La nostra torna ad uno stile confessionale in “Dark Enough to See the Stars”. Con quelle morti di ‘Troubadours’ e quelle precedenti – come Judee Sill, Tim Hardin, Leonard Cohen e Townes van Zandt – abbiamo bisogno di artisti che possano venire in superficie con canzoni che incarnano la vita – le parti tristi e quelle esultanti. Melodie fatte su misura, con grazia — con potenza. Il lutto per coloro che sono passati è un modo per celebrarli. Queste sono persone che alcuni di noi non conoscevano personalmente. Eppure sono entrati nelle nostre vite. Quindi, piangiamo coloro che non conoscevamo, non lo sapremo mai, ma forse loro… ci conoscevano? Hanno messo a nudo le anime; sono venuti nelle nostre orecchie in privato quando eravamo soli e avevamo bisogno del loro messaggio. Alcune delle loro canzoni potrebbero averci parlato di quello che stavamo passando. Certe tracce possono essere terapeutiche.

Il lavoro di Mary Gauthier è spesso intenso in un modo bellissimo. “Mercy Now”, era quello per me. “The Kiss” e “Jesus Was a Cross-maker” di Judee Sill lo erano altrettanto.  L’intero classico LP di Cindy Bullens “Somewhere Between Heaven & Earth” (realizzato dopo la morte per cancro della figlia di 11 anni) è stato sbalorditivo. Questa è l’arena melodica di Mary. Scintille emotive e illuminanti di magia musicale che portano con sé – ogni nota, ogni lacrima, che è andata a scriverle.

Il bellissimo “How Could You Be Gone” toccherà i nervi. La Gauthier sfiora la superficie del lato più morbido di Lucinda Williams (“Fall Apart World” “About Time”) in tono e vocalese. Mary & Lucinda sarebbero una bella squadra. La commozione intrisa di “Amsterdam”, trova la sua voce matura e con carattere.

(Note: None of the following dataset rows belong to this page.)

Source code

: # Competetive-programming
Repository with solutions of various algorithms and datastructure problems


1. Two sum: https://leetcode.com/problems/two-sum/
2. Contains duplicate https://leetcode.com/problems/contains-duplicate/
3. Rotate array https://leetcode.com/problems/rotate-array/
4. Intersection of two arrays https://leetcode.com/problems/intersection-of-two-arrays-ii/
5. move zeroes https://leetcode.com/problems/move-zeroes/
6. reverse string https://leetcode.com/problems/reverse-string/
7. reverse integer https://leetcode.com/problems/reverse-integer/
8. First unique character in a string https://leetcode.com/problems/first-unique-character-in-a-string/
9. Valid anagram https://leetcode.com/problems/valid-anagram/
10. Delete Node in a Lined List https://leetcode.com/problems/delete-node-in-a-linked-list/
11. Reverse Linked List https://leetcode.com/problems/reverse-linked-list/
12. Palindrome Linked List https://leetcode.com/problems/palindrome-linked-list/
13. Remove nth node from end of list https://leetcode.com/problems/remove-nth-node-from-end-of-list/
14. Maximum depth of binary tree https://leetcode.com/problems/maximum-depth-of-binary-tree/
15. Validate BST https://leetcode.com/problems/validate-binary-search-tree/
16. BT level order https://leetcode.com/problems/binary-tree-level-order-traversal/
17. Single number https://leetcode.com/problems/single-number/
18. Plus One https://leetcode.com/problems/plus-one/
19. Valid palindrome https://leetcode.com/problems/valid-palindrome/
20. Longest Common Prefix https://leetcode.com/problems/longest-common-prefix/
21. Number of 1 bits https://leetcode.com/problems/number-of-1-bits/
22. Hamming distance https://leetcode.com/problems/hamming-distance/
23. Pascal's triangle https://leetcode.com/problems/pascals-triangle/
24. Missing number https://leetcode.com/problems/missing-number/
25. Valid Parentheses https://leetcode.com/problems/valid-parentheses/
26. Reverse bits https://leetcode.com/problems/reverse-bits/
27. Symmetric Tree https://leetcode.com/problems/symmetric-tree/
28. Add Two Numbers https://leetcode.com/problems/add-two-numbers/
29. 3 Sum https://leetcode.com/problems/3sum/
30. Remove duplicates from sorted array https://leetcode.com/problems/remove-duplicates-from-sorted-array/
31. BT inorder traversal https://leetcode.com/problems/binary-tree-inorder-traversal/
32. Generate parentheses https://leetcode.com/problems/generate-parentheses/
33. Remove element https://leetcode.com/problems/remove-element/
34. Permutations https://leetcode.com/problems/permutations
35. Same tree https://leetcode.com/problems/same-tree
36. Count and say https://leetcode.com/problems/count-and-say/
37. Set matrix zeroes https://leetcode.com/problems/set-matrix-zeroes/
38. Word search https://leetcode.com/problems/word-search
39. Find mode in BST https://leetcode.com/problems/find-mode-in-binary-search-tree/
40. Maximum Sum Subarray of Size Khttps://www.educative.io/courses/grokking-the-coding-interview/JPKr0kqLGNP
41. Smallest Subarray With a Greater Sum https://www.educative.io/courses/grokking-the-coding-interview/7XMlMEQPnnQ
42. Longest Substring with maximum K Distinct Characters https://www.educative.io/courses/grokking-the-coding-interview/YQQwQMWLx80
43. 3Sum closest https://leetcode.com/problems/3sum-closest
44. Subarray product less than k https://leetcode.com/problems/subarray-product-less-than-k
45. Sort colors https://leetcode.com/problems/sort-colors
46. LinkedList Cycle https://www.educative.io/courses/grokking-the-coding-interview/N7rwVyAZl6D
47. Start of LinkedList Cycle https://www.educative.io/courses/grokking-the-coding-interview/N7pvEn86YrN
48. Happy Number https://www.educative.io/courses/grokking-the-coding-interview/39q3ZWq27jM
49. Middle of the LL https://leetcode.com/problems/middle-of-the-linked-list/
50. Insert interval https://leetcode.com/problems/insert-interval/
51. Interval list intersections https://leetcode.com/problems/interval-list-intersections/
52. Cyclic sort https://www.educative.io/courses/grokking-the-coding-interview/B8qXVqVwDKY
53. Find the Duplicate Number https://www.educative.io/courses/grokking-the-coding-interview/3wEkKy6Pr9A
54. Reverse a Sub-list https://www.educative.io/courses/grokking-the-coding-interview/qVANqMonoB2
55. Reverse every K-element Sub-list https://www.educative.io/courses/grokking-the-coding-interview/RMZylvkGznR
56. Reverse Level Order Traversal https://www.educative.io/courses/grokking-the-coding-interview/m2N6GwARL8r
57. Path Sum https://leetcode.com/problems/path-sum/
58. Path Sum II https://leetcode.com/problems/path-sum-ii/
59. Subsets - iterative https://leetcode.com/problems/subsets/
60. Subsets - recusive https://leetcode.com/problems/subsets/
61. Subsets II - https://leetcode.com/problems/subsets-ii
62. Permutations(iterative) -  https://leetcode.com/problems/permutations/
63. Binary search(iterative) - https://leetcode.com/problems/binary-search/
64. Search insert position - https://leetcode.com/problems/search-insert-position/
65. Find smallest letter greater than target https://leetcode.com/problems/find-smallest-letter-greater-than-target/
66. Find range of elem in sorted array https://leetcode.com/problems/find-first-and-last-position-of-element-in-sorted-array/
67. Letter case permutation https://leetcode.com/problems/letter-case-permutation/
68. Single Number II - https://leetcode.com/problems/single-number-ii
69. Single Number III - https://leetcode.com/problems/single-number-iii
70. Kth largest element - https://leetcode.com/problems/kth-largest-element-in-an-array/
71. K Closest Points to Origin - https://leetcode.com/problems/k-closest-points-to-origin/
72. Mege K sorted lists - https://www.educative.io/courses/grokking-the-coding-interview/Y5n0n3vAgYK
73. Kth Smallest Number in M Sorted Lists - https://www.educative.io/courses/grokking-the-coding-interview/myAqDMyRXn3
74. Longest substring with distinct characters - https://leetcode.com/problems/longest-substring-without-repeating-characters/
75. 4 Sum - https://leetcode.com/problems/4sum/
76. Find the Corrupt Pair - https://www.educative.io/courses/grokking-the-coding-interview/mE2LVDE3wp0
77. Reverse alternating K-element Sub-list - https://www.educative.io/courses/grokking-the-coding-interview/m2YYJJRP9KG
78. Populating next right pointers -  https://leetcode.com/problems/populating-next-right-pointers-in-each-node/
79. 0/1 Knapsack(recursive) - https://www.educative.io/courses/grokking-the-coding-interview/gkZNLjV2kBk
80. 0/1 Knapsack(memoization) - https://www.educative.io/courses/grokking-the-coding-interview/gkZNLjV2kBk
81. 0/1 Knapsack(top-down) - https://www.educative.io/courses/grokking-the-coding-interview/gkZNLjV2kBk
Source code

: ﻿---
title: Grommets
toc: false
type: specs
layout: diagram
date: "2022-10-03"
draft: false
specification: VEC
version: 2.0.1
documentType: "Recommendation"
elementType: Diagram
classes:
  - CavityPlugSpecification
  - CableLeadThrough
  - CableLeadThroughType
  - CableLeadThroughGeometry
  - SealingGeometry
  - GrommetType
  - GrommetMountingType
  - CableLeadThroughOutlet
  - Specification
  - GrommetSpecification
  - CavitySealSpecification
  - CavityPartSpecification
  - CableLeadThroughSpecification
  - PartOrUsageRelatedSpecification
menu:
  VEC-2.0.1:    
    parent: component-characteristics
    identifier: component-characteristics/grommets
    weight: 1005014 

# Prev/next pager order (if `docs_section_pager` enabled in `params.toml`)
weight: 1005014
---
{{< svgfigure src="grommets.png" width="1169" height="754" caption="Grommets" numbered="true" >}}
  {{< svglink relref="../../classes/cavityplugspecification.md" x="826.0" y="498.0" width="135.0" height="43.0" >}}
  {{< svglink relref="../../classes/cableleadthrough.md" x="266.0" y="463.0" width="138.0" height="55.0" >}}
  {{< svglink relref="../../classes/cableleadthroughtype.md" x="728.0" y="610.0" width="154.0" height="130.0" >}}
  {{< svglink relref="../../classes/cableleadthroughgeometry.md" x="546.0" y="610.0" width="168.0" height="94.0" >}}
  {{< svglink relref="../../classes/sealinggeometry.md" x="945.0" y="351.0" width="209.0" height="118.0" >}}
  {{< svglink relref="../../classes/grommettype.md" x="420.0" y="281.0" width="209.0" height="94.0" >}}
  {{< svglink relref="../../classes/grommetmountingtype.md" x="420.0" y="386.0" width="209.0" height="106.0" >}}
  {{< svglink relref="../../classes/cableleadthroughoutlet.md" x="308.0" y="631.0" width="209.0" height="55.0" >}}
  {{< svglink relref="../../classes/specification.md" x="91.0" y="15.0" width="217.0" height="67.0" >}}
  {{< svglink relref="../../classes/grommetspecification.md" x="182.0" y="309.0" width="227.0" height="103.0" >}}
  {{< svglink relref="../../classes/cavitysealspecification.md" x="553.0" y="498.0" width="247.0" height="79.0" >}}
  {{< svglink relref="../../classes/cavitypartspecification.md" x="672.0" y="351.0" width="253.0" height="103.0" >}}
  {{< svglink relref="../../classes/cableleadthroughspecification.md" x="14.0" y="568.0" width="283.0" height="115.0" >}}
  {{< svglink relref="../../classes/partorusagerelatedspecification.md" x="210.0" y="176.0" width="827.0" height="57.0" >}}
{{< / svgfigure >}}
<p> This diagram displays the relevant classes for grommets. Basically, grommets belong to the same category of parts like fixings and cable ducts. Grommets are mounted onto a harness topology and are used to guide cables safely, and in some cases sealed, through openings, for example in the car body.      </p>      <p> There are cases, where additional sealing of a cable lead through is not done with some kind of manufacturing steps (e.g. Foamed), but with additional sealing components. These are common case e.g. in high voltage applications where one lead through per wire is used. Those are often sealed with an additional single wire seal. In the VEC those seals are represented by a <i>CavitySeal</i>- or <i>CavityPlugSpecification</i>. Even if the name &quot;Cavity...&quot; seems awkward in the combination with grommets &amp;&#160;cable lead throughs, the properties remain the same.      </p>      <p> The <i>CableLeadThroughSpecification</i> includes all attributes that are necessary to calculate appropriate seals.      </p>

Registrato a Nashville da Neilson Hubbard (batteria/mellotron), i musicisti sono: Michael Rinne (basso), Danny Mitchell (tastiere/voce), Jaimee Harris (chitarra/chitarra acustica/voce), Juan Solorzano (chitarra elettrica/acuto chitarra e chitarra baritono), Allison Moorer (voce), Michele Gazich (violino/viola), Ben Glover (voce) e Fats Kaplin (pedal steel/viola).

A volte la musica non provoca tremori misurabili nel panorama musicale. Ma se le parole e la musica indugiano abbastanza a lungo nel cuore di qualcuno da permettergli di sorridere brevemente, in privato, anche con una lacrima negli occhi velati – il tuo lavoro è finito. Un disco splendido, tra i migliori ascoltati in ambito cantautorale quest’anno!!!